▸ To be done: Put every line of the entries below into a JSON list of strings, one string per line, and leave out any blank lines.

▸ Data provided:
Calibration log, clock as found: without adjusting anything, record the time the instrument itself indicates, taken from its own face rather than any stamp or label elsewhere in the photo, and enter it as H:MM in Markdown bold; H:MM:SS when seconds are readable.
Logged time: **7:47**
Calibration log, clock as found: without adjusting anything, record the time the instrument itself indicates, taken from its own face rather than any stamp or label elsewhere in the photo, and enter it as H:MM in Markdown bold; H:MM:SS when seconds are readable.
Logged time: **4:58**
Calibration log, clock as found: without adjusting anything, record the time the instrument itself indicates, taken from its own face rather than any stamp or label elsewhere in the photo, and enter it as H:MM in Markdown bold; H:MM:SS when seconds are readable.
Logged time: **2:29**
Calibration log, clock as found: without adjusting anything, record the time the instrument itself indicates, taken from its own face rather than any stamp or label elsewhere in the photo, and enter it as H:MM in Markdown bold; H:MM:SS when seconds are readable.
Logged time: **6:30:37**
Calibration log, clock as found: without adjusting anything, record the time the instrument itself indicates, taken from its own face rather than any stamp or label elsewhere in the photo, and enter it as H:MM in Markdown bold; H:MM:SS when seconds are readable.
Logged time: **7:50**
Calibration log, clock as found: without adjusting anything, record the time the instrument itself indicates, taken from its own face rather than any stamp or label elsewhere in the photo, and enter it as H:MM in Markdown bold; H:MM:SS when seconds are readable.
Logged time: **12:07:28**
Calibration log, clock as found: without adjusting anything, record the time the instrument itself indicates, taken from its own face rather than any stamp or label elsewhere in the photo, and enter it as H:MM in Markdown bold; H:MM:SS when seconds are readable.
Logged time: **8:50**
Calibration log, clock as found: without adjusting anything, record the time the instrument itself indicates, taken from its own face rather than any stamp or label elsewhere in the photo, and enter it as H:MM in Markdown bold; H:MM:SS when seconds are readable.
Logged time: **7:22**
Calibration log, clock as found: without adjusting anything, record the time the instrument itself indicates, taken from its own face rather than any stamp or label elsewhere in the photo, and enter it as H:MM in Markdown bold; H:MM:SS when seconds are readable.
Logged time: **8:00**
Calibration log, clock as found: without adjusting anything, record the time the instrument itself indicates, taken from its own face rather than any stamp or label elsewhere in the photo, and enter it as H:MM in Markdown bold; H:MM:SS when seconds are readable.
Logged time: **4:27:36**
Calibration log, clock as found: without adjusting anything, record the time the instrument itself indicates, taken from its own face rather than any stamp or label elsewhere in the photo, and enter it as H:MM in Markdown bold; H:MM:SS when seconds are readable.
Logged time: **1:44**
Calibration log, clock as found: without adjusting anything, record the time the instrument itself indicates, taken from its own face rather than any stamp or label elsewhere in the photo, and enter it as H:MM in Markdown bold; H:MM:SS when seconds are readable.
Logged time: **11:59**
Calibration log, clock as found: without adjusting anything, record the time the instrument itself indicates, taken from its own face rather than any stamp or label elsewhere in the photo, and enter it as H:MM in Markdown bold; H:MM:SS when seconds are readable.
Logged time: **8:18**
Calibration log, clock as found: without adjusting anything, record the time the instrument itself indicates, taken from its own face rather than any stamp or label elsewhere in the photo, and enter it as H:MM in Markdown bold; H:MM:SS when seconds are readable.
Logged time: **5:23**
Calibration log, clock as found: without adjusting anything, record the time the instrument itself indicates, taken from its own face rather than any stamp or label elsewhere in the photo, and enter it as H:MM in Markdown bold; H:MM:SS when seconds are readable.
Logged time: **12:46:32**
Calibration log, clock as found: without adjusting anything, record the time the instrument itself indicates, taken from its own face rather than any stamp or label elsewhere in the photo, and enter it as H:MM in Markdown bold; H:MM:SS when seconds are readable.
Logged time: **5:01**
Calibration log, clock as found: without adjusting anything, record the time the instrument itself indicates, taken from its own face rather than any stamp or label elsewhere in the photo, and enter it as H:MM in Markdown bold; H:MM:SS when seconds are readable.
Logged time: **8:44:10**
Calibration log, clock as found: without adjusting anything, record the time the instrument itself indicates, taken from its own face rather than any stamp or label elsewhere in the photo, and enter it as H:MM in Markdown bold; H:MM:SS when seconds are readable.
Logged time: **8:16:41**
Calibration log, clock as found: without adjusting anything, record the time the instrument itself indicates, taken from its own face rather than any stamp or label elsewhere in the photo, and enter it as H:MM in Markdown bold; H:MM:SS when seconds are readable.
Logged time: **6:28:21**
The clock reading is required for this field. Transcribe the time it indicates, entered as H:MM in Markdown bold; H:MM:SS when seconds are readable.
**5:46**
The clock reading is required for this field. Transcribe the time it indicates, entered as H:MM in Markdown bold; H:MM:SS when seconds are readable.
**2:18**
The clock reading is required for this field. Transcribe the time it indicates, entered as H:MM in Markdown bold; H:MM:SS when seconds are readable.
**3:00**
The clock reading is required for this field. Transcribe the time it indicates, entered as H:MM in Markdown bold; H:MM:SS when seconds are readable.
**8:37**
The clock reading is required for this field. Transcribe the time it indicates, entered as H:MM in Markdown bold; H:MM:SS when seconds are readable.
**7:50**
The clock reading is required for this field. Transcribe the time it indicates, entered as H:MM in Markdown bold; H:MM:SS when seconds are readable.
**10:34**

▸ Response below:
[
  "Calibration log, clock as found: without adjusting anything, record the time the instrument itself indicates, taken from its own face rather than any stamp or label elsewhere in the photo, and enter it as H:MM in Markdown bold; H:MM:SS when seconds are readable.",
  "Logged time: **7:47**",
  "Calibration log, clock as found: without adjusting anything, record the time the instrument itself indicates, taken from its own face rather than any stamp or label elsewhere in the photo, and enter it as H:MM in Markdown bold; H:MM:SS when seconds are readable.",
  "Logged time: **4:58**",
  "Calibration log, clock as found: without adjusting anything, record the time the instrument itself indicates, taken from its own face rather than any stamp or label elsewhere in the photo, and enter it as H:MM in Markdown bold; H:MM:SS when seconds are readable.",
  "Logged time: **2:29**",
  "Calibration log, clock as found: without adjusting anything, record the time the instrument itself indicates, taken from its own face rather than any stamp or label elsewhere in the photo, and enter it as H:MM in Markdown bold; H:MM:SS when seconds are readable.",
  "Logged time: **6:30:37**",
  "Calibration log, clock as found: without adjusting anything, record the time the instrument itself indicates, taken from its own face rather than any stamp or label elsewhere in the photo, and enter it as H:MM in Markdown bold; H:MM:SS when seconds are readable.",
  "Logged time: **7:50**",
  "Calibration log, clock as found: without adjusting anything, record the time the instrument itself indicates, taken from its own face rather than any stamp or label elsewhere in the photo, and enter it as H:MM in Markdown bold; H:MM:SS when seconds are readable.",
  "Logged time: **12:07:28**",
  "Calibration log, clock as found: without adjusting anything, record the time the instrument itself indicates, taken from its own face rather than any stamp or label elsewhere in the photo, and enter it as H:MM in Markdown bold; H:MM:SS when seconds are readable.",
  "Logged time: **8:50**",
  "Calibration log, clock as found: without adjusting anything, record the time the instrument itself indicates, taken from its own face rather than any stamp or label elsewhere in the photo, and enter it as H:MM in Markdown bold; H:MM:SS when seconds are readable.",
  "Logged time: **7:22**",
  "Calibration log, clock as found: without adjusting anything, record the time the instrument itself indicates, taken from its own face rather than any stamp or label elsewhere in the photo, and enter it as H:MM in Markdown bold; H:MM:SS when seconds are readable.",
  "Logged time: **8:00**",
  "Calibration log, clock as found: without adjusting anything, record the time the instrument itself indicates, taken from its own face rather than any stamp or label elsewhere in the photo, and enter it as H:MM in Markdown bold; H:MM:SS when seconds are readable.",
  "Logged time: **4:27:36**",
  "Calibration log, clock as found: without adjusting anything, record the time the instrument itself indicates, taken from its own face rather than any stamp or label elsewhere in the photo, and enter it as H:MM in Markdown bold; H:MM:SS when seconds are readable.",
  "Logged time: **1:44**",
  "Calibration log, clock as found: without adjusting anything, record the time the instrument itself indicates, taken from its own face rather than any stamp or label elsewhere in the photo, and enter it as H:MM in Markdown bold; H:MM:SS when seconds are readable.",
  "Logged time: **11:59**",
  "Calibration log, clock as found: without adjusting anything, record the time the instrument itself indicates, taken from its own face rather than any stamp or label elsewhere in the photo, and enter it as H:MM in Markdown bold; H:MM:SS when seconds are readable.",
  "Logged time: **8:18**",
  "Calibration log, clock as found: without adjusting anything, record the time the instrument itself indicates, taken from its own face rather than any stamp or label elsewhere in the photo, and enter it as H:MM in Markdown bold; H:MM:SS when seconds are readable.",
  "Logged time: **5:23**",
  "Calibration log, clock as found: without adjusting anything, record the time the instrument itself indicates, taken from its own face rather than any stamp or label elsewhere in the photo, and enter it as H:MM in Markdown bold; H:MM:SS when seconds are readable.",
  "Logged time: **12:46:32**",
  "Calibration log, clock as found: without adjusting anything, record the time the instrument itself indicates, taken from its own face rather than any stamp or label elsewhere in the photo, and enter it as H:MM in Markdown bold; H:MM:SS when seconds are readable.",
  "Logged time: **5:01**",
  "Calibration log, clock as found: without adjusting anything, record the time the instrument itself indicates, taken from its own face rather than any stamp or label elsewhere in the photo, and enter it as H:MM in Markdown bold; H:MM:SS when seconds are readable.",
  "Logged time: **8:44:10**",
  "Calibration log, clock as found: without adjusting anything, record the time the instrument itself indicates, taken from its own face rather than any stamp or label elsewhere in the photo, and enter it as H:MM in Markdown bold; H:MM:SS when seconds are readable.",
  "Logged time: **8:16:41**",
  "Calibration log, clock as found: without adjusting anything, record the time the instrument itself indicates, taken from its own face rather than any stamp or label elsewhere in the photo, and enter it as H:MM in Markdown bold; H:MM:SS when seconds are readable.",
  "Logged time: **6:28:21**",
  "The clock reading is required for this field. Transcribe the time it indicates, entered as H:MM in Markdown bold; H:MM:SS when seconds are readable.",
  "**5:46**",
  "The clock reading is required for this field. Transcribe the time it indicates, entered as H:MM in Markdown bold; H:MM:SS when seconds are readable.",
  "**2:18**",
  "The clock reading is required for this field. Transcribe the time it indicates, entered as H:MM in Markdown bold; H:MM:SS when seconds are readable.",
  "**3:00**",
  "The clock reading is required for this field. Transcribe the time it indicates, entered as H:MM in Markdown bold; H:MM:SS when seconds are readable.",
  "**8:37**",
  "The clock reading is required for this field. Transcribe the time it indicates, entered as H:MM in Markdown bold; H:MM:SS when seconds are readable.",
  "**7:50**",
  "The clock reading is required for this field. Transcribe the time it indicates, entered as H:MM in Markdown bold; H:MM:SS when seconds are readable.",
  "**10:34**"
]